• **Ce qui est demandé**:
Recopiez en entier, sans rien y changer, le texte ci-dessous sur le lock-out dans la LNH.

Au moment où un conflit de travail s'annonce dans la LNH, une question s'impose: à qui profitera ce lock-out?

Chose sûre, les sept équipes canadiennes n'ont aucun avantage à appuyer bêtement la ligne dure de Gary Bettman. Cette stratégie sans compromis représente une voie directe vers l'affrontement et ne sert pas leurs intérêts.

Comment le Canadien, par exemple, convaincra-t-il ses partisans du bien-fondé d'un lock-out? L'équipe est populaire comme jamais. Le système économique en vigueur ne l'étouffe pas, bien au contraire. L'augmentation du plafond salarial est même un atout pour s'extirper de la cave du classement.

Au Centre Bell, le secteur hockey demeure plus profitable que celui des spectacles. Le principal impact d'un lock-out sera de générer un manque à gagner important. Difficile à comprendre lorsqu'on sait que le groupe de M. Molson a versé environ 575 millions en 2009 pour acquérir l'organisation.

Les Maple Leafs de Toronto forment l'équipe la plus riche du circuit. Leurs nouveaux propriétaires, Bell et Rogers, veulent exploiter cet actif pour renforcer leurs parts de marché dans les médias numériques. Le lock-out ne fera que retarder la mise en place de leurs plans.

Et si deux géants comme Bell et Rogers ont versé un milliard pour acquérir 75% de Maple Leaf Sport&Entertainment en décembre dernier, c'est parce qu'ils sont à l'aise avec le modèle financier de la LNH.

• **Données à analyser**:
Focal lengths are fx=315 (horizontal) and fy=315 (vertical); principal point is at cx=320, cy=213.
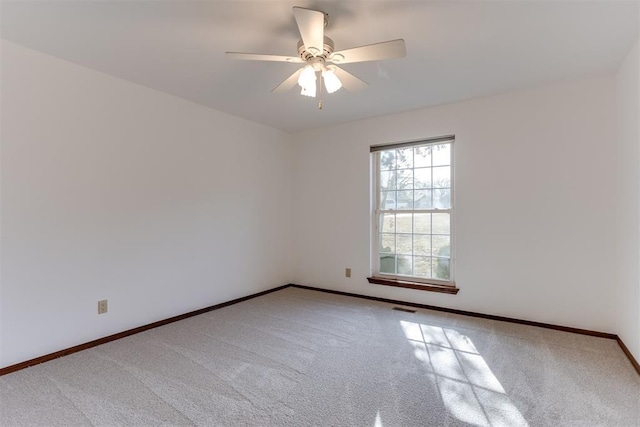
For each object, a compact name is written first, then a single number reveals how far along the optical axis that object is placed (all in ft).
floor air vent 11.49
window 11.89
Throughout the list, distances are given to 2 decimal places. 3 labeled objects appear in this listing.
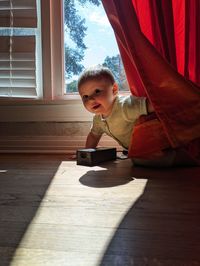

• **Réponse**:
Au moment où un conflit de travail s'annonce dans la LNH, une question s'impose: à qui profitera ce lock-out?

Chose sûre, les sept équipes canadiennes n'ont aucun avantage à appuyer bêtement la ligne dure de Gary Bettman. Cette stratégie sans compromis représente une voie directe vers l'affrontement et ne sert pas leurs intérêts.

Comment le Canadien, par exemple, convaincra-t-il ses partisans du bien-fondé d'un lock-out? L'équipe est populaire comme jamais. Le système économique en vigueur ne l'étouffe pas, bien au contraire. L'augmentation du plafond salarial est même un atout pour s'extirper de la cave du classement.

Au Centre Bell, le secteur hockey demeure plus profitable que celui des spectacles. Le principal impact d'un lock-out sera de générer un manque à gagner important. Difficile à comprendre lorsqu'on sait que le groupe de M. Molson a versé environ 575 millions en 2009 pour acquérir l'organisation.

Les Maple Leafs de Toronto forment l'équipe la plus riche du circuit. Leurs nouveaux propriétaires, Bell et Rogers, veulent exploiter cet actif pour renforcer leurs parts de marché dans les médias numériques. Le lock-out ne fera que retarder la mise en place de leurs plans.

Et si deux géants comme Bell et Rogers ont versé un milliard pour acquérir 75% de Maple Leaf Sport&Entertainment en décembre dernier, c'est parce qu'ils sont à l'aise avec le modèle financier de la LNH.